§ AIM:
From the data below, extract every line that contains the string "bottom", treating uppercase and lowercase letters as different.

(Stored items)
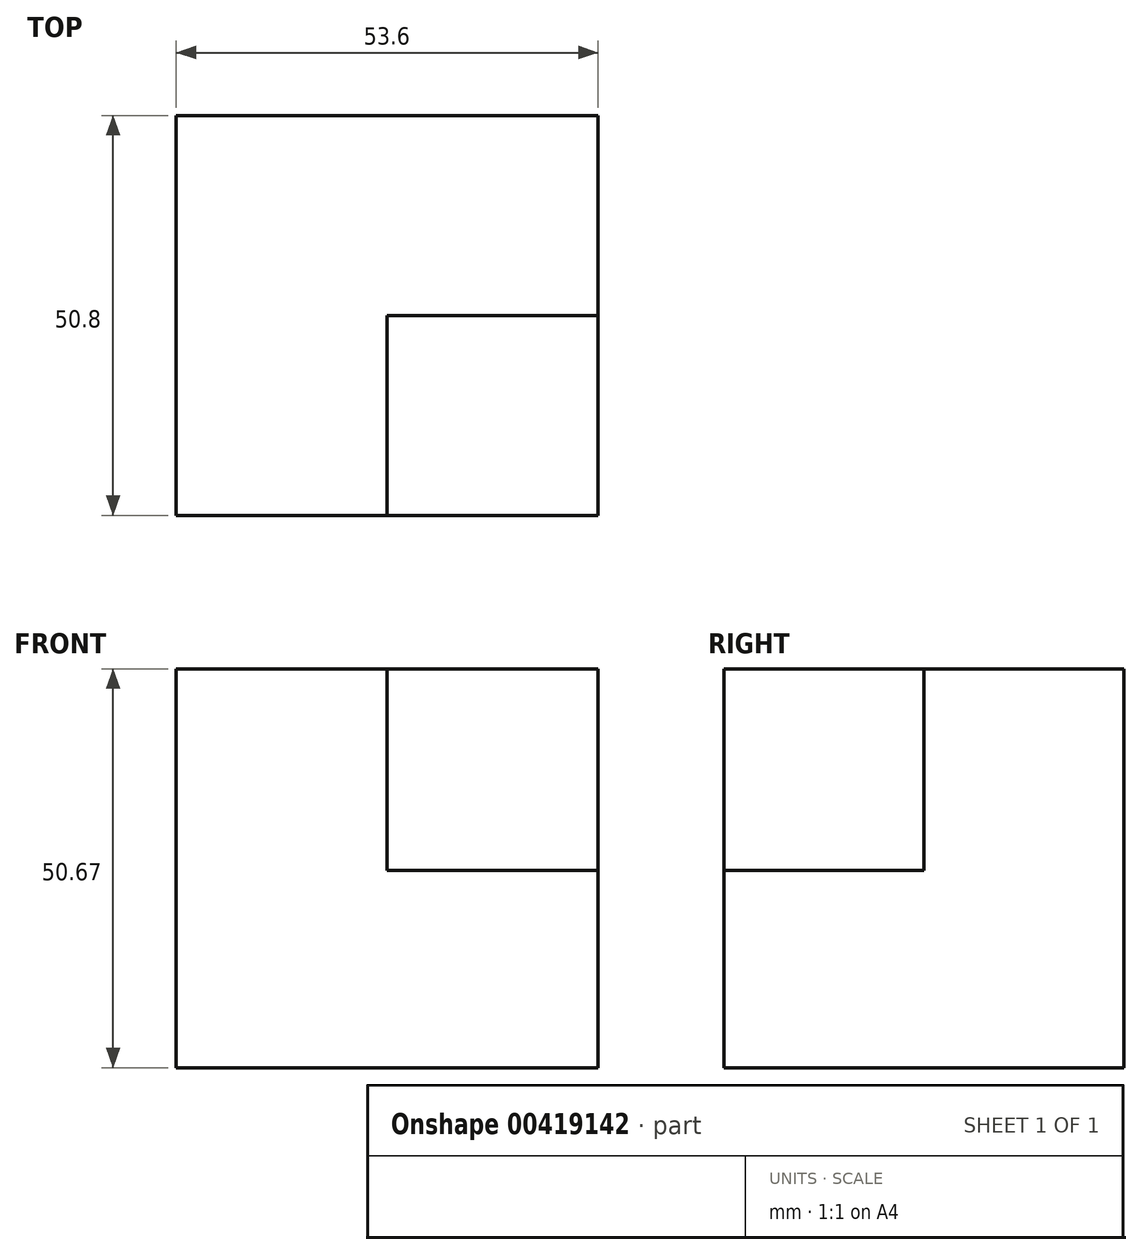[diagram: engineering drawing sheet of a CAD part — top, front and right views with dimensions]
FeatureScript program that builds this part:
annotation { "Feature Type Name" : "Feature", "Feature Type Description" : "" }
export const myFeature = defineFeature(function(context is Context, id is Id, definition is map)
    precondition{}
    {
        {
            var Q0;
            Q0=qCreatedBy(makeId("Front.planeOp"),FACE);
            var sketch = newSketch(context, id + "F0", { "sketchPlane" : qUnion([Q0])});
            skLineSegment(sketch, "E0.bottom", {"start": v(0, 0) * mm, "end": v(-53.6, 0) * mm});
            skLineSegment(sketch, "E0.top", {"start": v(0, 50.67) * mm, "end": v(-53.6, 50.67) * mm});
            skLineSegment(sketch, "E0.left", {"start": v(0, 0) * mm, "end": v(0, 50.67) * mm});
            skLineSegment(sketch, "E0.right", {"start": v(-53.6, 0) * mm, "end": v(-53.6, 50.67) * mm});
            skSolve(sketch);
        }
        {
            var Q0;
            Q0 = qSketchRegion(id + "F0", true);
            extrude(context, id + "F1", {"entities" : qUnion([Q0]), "depth" : 50.8 * mm});
        }
        {
            var Q0;
            Q0=makeQuery(id+"F1.opExtrude","CAP_FACE",FACE,{"disambiguationData":[OSD([sQuery(id+"F0.wireOp",EDGE,"E0.bottom"),sQuery(id+"F0.wireOp",EDGE,"E0.top"),sQuery(id+"F0.wireOp",EDGE,"E0.left"),sQuery(id+"F0.wireOp",EDGE,"E0.right")])],"isStart":false});
            var sketch = newSketch(context, id + "F2", { "sketchPlane" : qUnion([Q0])});
            skPoint(sketch, "E1.oppositeSnap0", {"position": v(-26.8, 50.67) * mm});
            skLineSegment(sketch, "E1.bottom", {"start": v(0, 50.67) * mm, "end": v(-26.8, 50.67) * mm});
            skLineSegment(sketch, "E1.top", {"start": v(0, 25.04) * mm, "end": v(-26.8, 25.04) * mm});
            skLineSegment(sketch, "E1.left", {"start": v(0, 50.67) * mm, "end": v(0, 25.04) * mm});
            skLineSegment(sketch, "E1.right", {"start": v(-26.8, 50.67) * mm, "end": v(-26.8, 25.04) * mm});
            skSolve(sketch);
        }
        {
            var Q0;
            Q0 = qSketchRegion(id + "F2", true);
            extrude(context, id + "F3", {"entities" : qUnion([Q0]), "operationType" : NewBodyOperationType.REMOVE, "oppositeDirection" : true, "depth" : 25.4 * mm});
        }
    });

§ FINAL RESULT:
            skLineSegment(sketch, "E0.bottom", {"start": v(0, 0) * mm, "end": v(-53.6, 0) * mm});
            Q0=makeQuery(id+"F1.opExtrude","CAP_FACE",FACE,{"disambiguationData":[OSD([sQuery(id+"F0.wireOp",EDGE,"E0.bottom"),sQuery(id+"F0.wireOp",EDGE,"E0.top"),sQuery(id+"F0.wireOp",EDGE,"E0.left"),sQuery(id+"F0.wireOp",EDGE,"E0.right")])],"isStart":false});
            skLineSegment(sketch, "E1.bottom", {"start": v(0, 50.67) * mm, "end": v(-26.8, 50.67) * mm});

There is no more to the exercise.